Alex Blaze

Why get married abroad when you can get married at home?

Filed By Alex Blaze | December 29, 2009 5:00 PM | comments

Filed in: Marriage Equality, Politics
Tags: Canada, Colin Farrell, eagan farrell, gay marriage, ireland, law, LGBT, marriage, New Jersey

Colin Farrell's brother Eamon just got married to his partner Stephen. Congrats to the couple.

But I can't help but wondering why they did it, and I know that there are more than a few people who read this site who've traveled abroad or to another state to get married and maybe you can tell me what I'm missing here.

Eamon and Stephen live in Ireland, where they'll soon be able to get a civil union. But they didn't want a civil union:

"Who wants a civil union? It's just so legal. I want to be able to get married."

But a marriage is just as "legal" of an institution. Especially since they went to a country where their marriage would be legally recognized when they could have just gotten married in Ireland not caring if the law recognized their marriage as real or not.

════════

Copy the blog post on marrying abroad word for word from "But I can't" to "I'm missing here.". The records that come next have no connection to the blog post.

• GIVEN RECORDS:
════════

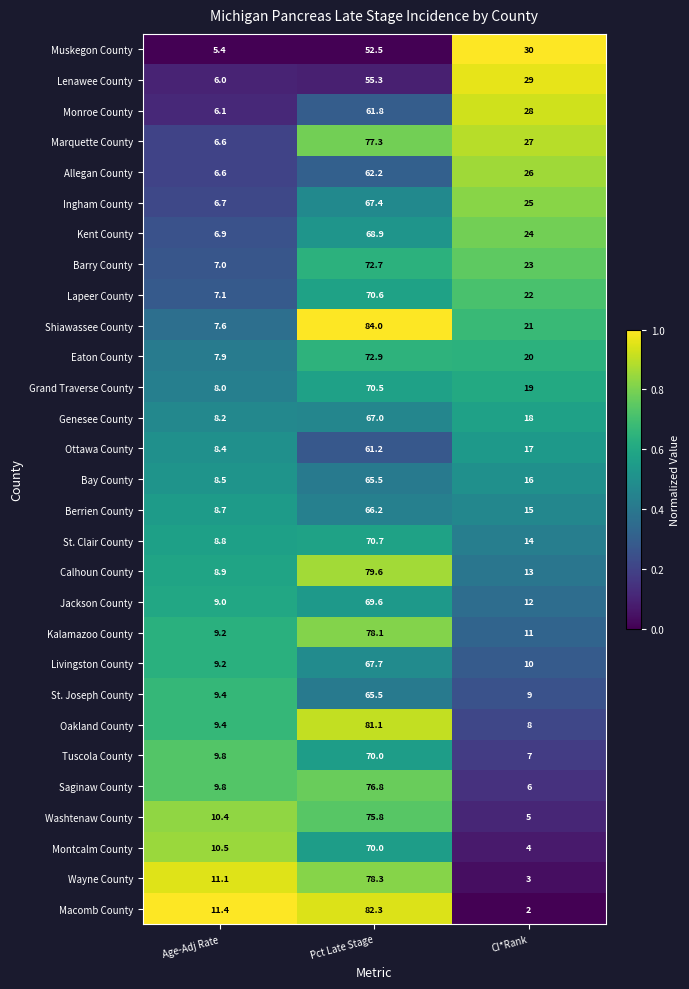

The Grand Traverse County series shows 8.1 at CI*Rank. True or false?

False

════════

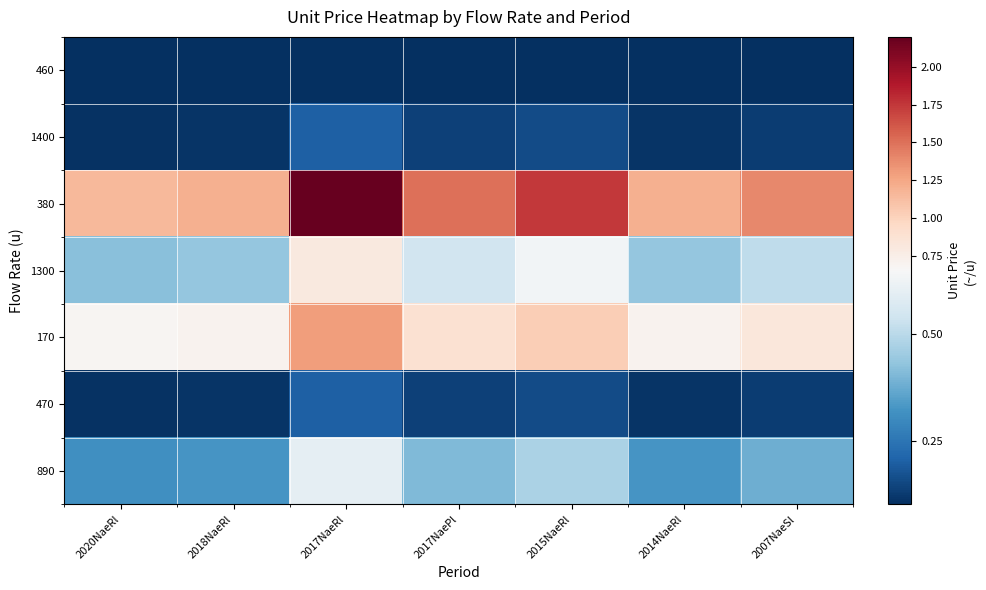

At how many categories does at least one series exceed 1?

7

════════

• SOLUTION TO THIS TASK:
But I can't help but wondering why they did it, and I know that there are more than a few people who read this site who've traveled abroad or to another state to get married and maybe you can tell me what I'm missing here.